The only point that should be at issue in the same-sex marriage debate (which shouldn't be a debate at all) is equality. A religious institution has the right to proffer or deny its sacraments to anyone it chooses, presumably based on its system of beliefs. In fact, that right is generally strongly protected – if a practitioner of Santeria sacrifices an animal as part of their religious ritual, they are exempt from prosecution under animal cruelty laws. If a Native American group takes peyote as part of their rites, they are similarly exempt from the drug laws. So if a religious groups wishes to bar same-sex couples from the sacrament of marriage in their church, they have that right and the right is and should be inviolable. But the government operates (or should operate) under a different ethic, the ethic of equality. This is no less true for same-sex marriage than it is for cases of discrimination in housing or public accommodations. In short, the government should operate according to legislated regulations, not religiously dictated morality.

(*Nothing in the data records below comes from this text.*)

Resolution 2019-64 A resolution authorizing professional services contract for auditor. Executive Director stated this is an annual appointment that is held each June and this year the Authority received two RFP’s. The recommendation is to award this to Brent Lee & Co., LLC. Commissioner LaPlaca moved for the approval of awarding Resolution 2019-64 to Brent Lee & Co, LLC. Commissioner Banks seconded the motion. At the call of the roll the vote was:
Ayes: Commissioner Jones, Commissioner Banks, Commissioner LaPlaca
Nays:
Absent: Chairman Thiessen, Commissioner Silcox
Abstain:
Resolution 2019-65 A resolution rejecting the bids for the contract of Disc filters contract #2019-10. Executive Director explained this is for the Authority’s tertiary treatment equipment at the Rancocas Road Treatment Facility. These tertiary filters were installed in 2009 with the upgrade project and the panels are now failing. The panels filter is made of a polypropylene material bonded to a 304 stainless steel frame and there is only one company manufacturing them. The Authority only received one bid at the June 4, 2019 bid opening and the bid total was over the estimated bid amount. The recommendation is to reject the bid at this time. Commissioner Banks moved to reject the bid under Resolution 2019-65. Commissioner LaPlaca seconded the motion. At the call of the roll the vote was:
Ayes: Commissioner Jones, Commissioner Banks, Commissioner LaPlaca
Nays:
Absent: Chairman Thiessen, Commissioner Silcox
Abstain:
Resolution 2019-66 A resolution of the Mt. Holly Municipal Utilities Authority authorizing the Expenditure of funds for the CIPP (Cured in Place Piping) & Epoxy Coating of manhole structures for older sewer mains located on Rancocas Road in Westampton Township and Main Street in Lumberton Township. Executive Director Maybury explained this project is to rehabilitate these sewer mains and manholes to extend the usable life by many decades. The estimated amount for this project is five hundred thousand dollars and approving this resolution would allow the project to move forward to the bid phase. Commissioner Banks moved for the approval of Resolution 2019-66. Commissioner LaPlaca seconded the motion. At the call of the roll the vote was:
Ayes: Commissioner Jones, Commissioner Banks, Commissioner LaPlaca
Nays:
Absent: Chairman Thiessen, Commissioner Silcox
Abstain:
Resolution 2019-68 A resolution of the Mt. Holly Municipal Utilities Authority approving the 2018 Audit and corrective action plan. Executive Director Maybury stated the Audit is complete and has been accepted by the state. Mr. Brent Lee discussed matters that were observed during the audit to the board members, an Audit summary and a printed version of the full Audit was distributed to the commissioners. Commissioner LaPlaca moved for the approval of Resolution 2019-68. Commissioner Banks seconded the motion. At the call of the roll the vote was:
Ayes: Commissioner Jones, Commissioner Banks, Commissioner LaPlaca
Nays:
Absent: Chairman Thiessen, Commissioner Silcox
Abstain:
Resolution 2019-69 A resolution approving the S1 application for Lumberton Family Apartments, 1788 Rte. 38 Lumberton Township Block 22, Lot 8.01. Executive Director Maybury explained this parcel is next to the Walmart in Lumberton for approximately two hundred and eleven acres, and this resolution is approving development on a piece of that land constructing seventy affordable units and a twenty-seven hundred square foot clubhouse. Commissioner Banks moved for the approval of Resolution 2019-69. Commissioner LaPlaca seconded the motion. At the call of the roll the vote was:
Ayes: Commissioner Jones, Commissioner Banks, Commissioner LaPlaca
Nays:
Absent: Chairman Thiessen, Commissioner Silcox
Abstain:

The Religious Right have a Constitutionally guaranteed right to their beliefs. They do not have the right to impose their values on the Constitution, and yet they try – as they are trying with abortion, stem cell research, and as they will try with other things. They can try – the Constitution guarantees them that right also – but they can't do it, and whatever your religious or moral beliefs about these issues are, you can't afford to let them.